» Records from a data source
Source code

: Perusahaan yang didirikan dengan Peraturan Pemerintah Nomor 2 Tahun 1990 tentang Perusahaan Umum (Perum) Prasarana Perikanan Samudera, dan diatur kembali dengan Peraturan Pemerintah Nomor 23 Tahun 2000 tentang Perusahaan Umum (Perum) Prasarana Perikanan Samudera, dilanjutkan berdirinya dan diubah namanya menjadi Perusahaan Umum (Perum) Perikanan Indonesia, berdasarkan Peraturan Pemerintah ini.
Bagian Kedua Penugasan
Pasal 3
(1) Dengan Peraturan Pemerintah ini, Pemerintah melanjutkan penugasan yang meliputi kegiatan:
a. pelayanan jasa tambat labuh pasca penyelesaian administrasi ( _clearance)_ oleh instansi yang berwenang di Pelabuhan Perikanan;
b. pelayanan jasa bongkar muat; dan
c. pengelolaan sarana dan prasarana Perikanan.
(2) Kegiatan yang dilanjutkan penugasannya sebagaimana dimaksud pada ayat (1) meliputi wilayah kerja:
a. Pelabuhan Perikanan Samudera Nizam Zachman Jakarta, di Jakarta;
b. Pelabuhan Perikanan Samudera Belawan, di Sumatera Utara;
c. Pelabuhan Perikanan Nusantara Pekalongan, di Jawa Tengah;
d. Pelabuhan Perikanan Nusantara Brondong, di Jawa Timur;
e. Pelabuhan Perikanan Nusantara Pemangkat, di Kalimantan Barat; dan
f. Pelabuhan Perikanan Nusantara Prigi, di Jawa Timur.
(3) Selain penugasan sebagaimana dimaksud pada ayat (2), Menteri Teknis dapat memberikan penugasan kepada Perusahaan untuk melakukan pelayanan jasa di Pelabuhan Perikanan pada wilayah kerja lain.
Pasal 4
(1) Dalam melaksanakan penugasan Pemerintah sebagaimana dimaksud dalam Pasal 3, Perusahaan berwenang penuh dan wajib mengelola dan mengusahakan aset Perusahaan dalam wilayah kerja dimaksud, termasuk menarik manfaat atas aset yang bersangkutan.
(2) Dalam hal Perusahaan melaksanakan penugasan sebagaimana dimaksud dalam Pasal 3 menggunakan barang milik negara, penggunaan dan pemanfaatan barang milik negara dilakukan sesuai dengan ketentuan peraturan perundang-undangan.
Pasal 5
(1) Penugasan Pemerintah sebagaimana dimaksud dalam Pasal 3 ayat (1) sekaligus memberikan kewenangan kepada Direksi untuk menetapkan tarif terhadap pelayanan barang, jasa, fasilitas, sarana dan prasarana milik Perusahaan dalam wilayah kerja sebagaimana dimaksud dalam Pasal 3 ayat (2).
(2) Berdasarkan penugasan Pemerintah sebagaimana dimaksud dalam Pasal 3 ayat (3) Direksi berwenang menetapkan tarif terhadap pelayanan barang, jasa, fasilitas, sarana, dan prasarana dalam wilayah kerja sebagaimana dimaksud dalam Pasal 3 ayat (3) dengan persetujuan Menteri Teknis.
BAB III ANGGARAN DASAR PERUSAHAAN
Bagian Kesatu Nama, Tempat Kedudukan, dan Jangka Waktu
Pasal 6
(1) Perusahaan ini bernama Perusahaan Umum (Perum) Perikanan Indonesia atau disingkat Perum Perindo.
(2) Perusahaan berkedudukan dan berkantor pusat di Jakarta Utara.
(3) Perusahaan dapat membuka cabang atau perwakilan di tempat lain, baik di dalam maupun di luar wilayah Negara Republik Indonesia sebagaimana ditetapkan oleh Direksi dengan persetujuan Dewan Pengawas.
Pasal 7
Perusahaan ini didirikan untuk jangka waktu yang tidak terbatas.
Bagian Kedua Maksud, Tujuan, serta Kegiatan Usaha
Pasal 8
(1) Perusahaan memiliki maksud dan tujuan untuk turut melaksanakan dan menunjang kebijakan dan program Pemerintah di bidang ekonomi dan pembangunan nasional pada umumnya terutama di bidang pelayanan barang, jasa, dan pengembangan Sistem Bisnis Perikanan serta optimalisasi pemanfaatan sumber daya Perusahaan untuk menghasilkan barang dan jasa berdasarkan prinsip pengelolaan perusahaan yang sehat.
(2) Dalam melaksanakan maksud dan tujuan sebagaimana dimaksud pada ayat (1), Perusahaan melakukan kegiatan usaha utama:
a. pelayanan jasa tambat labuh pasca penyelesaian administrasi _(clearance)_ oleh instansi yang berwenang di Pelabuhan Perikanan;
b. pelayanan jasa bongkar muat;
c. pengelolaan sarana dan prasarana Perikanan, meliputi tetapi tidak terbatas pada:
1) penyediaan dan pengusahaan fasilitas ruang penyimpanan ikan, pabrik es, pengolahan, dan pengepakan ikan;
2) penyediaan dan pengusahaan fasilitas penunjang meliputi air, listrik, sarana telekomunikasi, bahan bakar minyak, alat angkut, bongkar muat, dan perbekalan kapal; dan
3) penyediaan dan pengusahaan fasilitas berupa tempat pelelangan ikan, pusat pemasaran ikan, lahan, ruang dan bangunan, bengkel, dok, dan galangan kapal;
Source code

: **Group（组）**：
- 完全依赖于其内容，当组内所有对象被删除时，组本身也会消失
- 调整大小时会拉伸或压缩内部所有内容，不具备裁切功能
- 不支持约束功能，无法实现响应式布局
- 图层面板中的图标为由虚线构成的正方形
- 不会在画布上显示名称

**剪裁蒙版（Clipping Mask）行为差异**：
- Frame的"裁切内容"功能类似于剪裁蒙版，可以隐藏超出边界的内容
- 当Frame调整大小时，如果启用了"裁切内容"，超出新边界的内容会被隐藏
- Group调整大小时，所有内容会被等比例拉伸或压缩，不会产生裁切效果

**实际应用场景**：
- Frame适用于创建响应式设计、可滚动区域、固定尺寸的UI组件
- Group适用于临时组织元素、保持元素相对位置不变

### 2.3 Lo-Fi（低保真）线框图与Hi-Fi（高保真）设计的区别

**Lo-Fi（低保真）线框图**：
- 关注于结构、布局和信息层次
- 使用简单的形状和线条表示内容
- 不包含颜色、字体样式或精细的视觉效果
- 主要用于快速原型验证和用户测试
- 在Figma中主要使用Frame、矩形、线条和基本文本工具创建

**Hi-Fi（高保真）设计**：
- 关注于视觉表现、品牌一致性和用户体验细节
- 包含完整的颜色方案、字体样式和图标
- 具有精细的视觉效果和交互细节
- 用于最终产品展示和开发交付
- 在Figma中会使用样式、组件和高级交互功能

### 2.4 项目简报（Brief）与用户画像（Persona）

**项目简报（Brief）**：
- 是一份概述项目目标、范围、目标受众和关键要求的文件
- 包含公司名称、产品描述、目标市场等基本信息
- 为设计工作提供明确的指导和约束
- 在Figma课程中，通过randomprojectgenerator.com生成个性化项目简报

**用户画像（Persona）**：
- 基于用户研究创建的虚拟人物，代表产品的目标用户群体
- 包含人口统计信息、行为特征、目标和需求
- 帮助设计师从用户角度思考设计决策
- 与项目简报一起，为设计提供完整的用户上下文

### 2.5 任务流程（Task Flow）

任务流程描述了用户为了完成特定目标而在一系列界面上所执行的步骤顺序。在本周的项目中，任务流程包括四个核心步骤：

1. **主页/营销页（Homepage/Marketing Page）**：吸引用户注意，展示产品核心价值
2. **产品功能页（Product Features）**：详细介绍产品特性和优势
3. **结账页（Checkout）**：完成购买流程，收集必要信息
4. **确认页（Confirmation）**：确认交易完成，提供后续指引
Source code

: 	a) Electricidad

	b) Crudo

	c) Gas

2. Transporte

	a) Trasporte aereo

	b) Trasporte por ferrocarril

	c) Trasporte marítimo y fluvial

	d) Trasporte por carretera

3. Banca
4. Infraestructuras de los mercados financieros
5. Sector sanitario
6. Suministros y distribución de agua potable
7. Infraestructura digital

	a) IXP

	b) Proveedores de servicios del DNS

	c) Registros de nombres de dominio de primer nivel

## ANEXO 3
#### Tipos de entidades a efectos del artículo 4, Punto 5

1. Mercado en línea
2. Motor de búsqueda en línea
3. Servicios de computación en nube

» WHAT YOU SHOULD DO
From the entries above, write out only the lines starting at the line that holds "b. pelayanan jasa bongkar muat; dan" and ending at the line that holds "f. Pelabuhan Perikanan", keeping both and matching them exactly.

» RESULT
b. pelayanan jasa bongkar muat; dan
c. pengelolaan sarana dan prasarana Perikanan.
(2) Kegiatan yang dilanjutkan penugasannya sebagaimana dimaksud pada ayat (1) meliputi wilayah kerja:
a. Pelabuhan Perikanan Samudera Nizam Zachman Jakarta, di Jakarta;
b. Pelabuhan Perikanan Samudera Belawan, di Sumatera Utara;
c. Pelabuhan Perikanan Nusantara Pekalongan, di Jawa Tengah;
d. Pelabuhan Perikanan Nusantara Brondong, di Jawa Timur;
e. Pelabuhan Perikanan Nusantara Pemangkat, di Kalimantan Barat; dan
f. Pelabuhan Perikanan Nusantara Prigi, di Jawa Timur.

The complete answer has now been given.